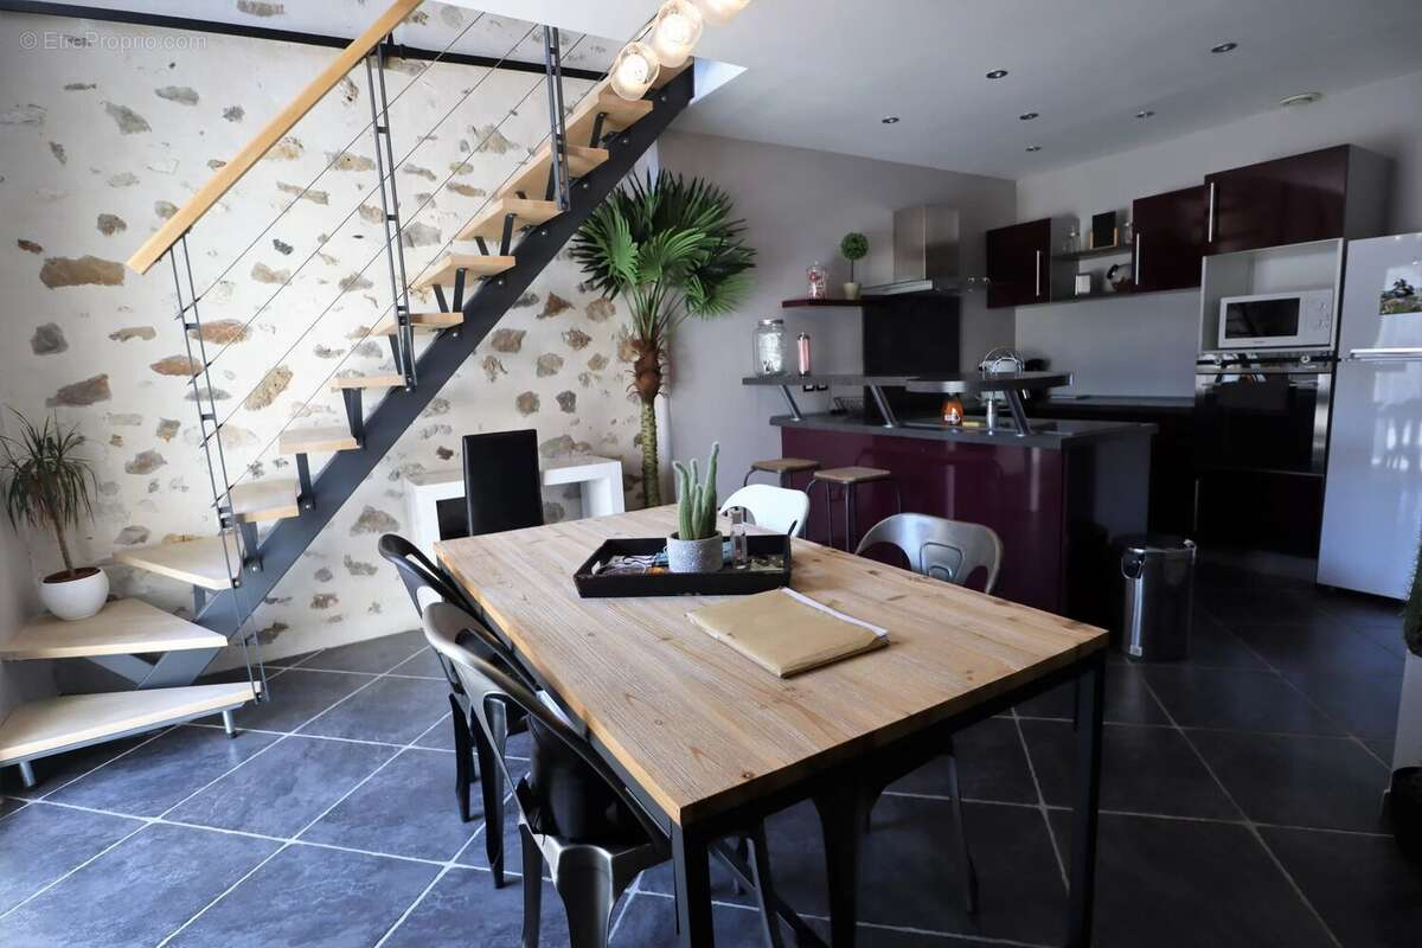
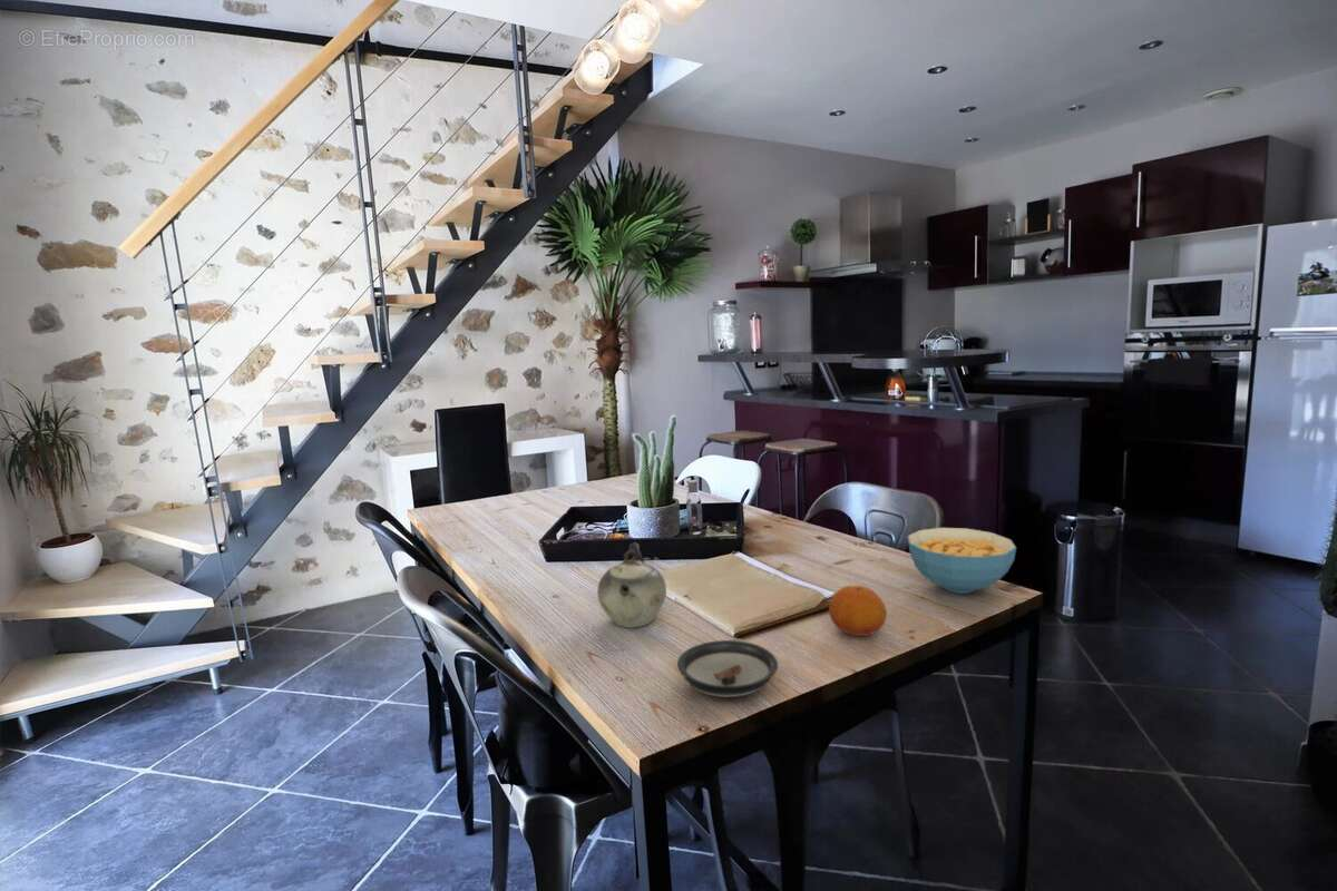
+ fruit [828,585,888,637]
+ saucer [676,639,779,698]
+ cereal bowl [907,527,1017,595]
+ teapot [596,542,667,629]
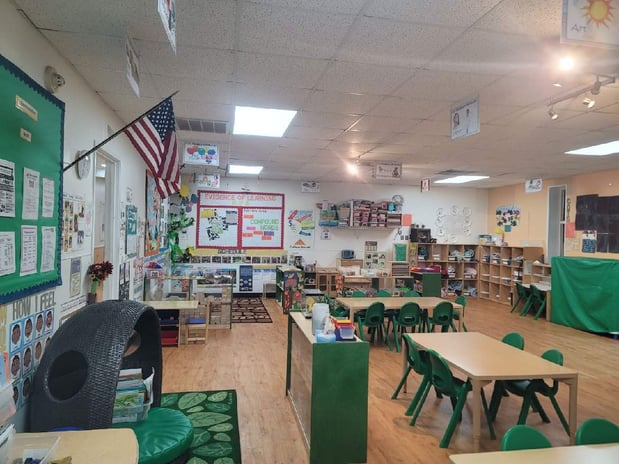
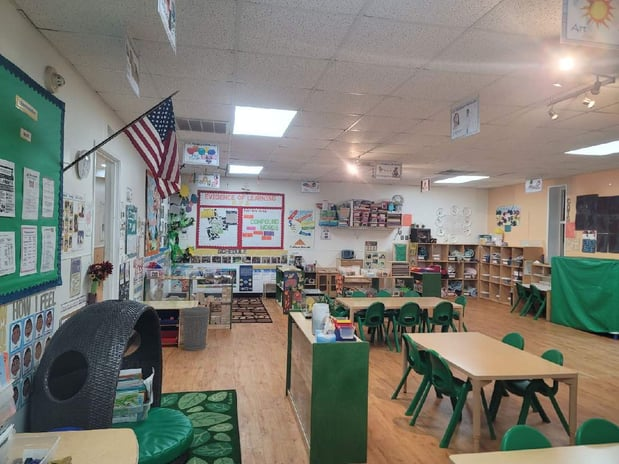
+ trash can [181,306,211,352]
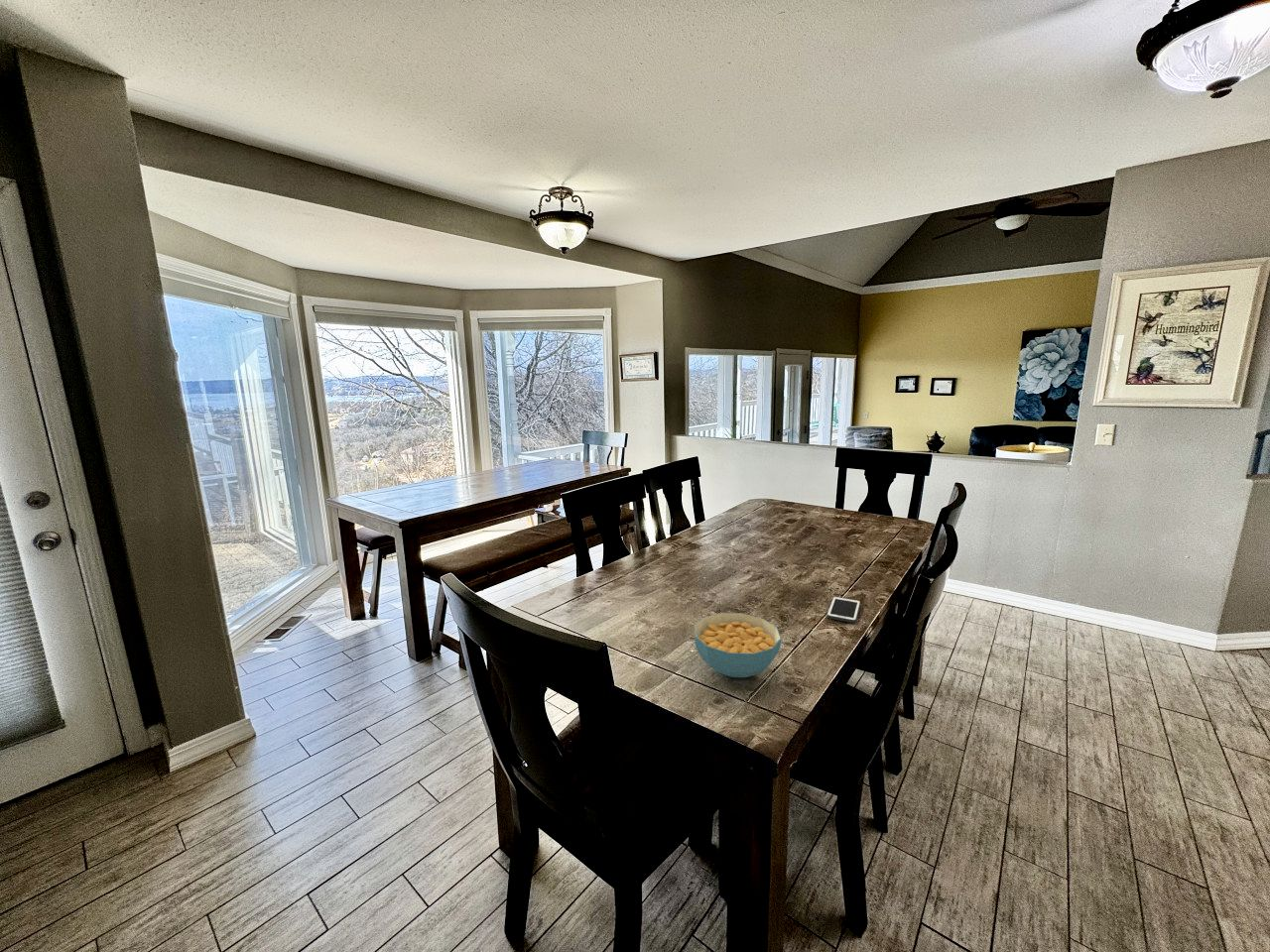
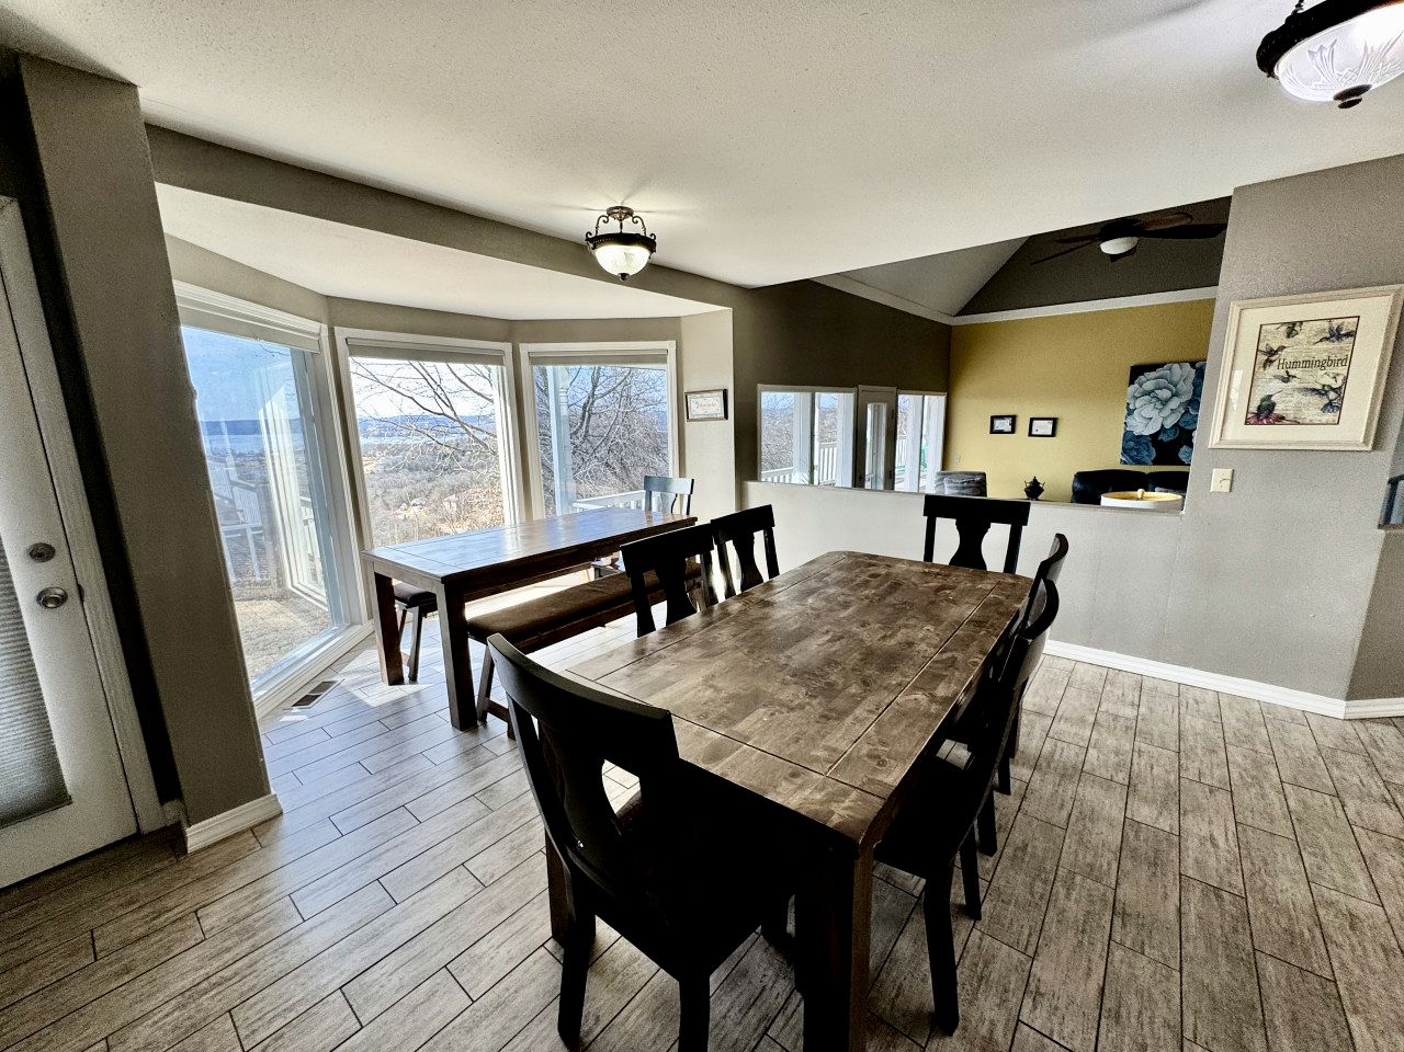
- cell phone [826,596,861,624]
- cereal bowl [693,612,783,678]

→ **WHAT IS REQUIRED**
Each entry above should be written out verbatim, minus its pictures.

→ **RESPONSE TO THIS EXERCISE**
+ fruit [828,585,888,637]
+ saucer [676,639,779,698]
+ cereal bowl [907,527,1017,595]
+ teapot [596,542,667,629]
+ trash can [181,306,211,352]
- cell phone [826,596,861,624]
- cereal bowl [693,612,783,678]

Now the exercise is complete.